• 11/7/2004
  • no attribution
  • Medical News Today

“Conversation Killer” is the theme of this year’s Mouth Cancer Awareness Week. The week runs from 7-13 November with the aim of highlighting the growth of a disease that kills 50 per cent of sufferers. The week aims to highlight the ways in which people can protect themselves against the dangers of mouth cancer, namely to stop smoking, reduce alcohol consumption, eat healthily and visit their dentist regularly.

In the UK alone, over 4,300 new cases of mouth cancer are diagnosed annually and 1,700 people die of mouth cancer. The disease, often thought to affect mainly older men, is also increasingly finding victims outside its traditional sufferer group. Although the number of women sufferers remains smaller than the number of men affected, the number of newly diagnosed women has risen by 48 per cent during the last nine years. The number of newly diagnosed men has risen by just 16 per cent.

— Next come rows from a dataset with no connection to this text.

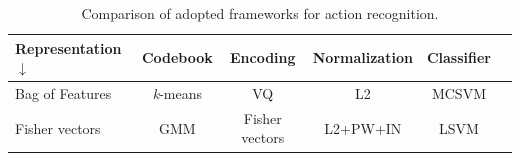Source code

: \begin{table}[h!]
\caption{Comparison of adopted frameworks for action recognition.}
\begin{center}
{
\begin{tabular}{ l| c c c c c }
\hline
Representation $\downarrow$ & Codebook & Encoding & Normalization & Classifier \\
\hline
Bag of Features & \textit{k}-means & VQ & L2 & MCSVM \\
Fisher vectors & GMM & Fisher vectors & L2+PW+IN & LSVM \\
\hline
\end{tabular}
}
\end{center}
\label{tab:frameworks}
\end{table}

Research shows that although 76 per cent of people are aware of a link between smoking and developing mouth cancer, only 19 per cent are aware of a link between alcohol misuse and the disease.

Mouth Cancer Awareness Week 2004 is organized by a number of leading national health organisations including the British Dental Association (BDA) and British Dental Health Foundation (BDHF), and supported by Denplan.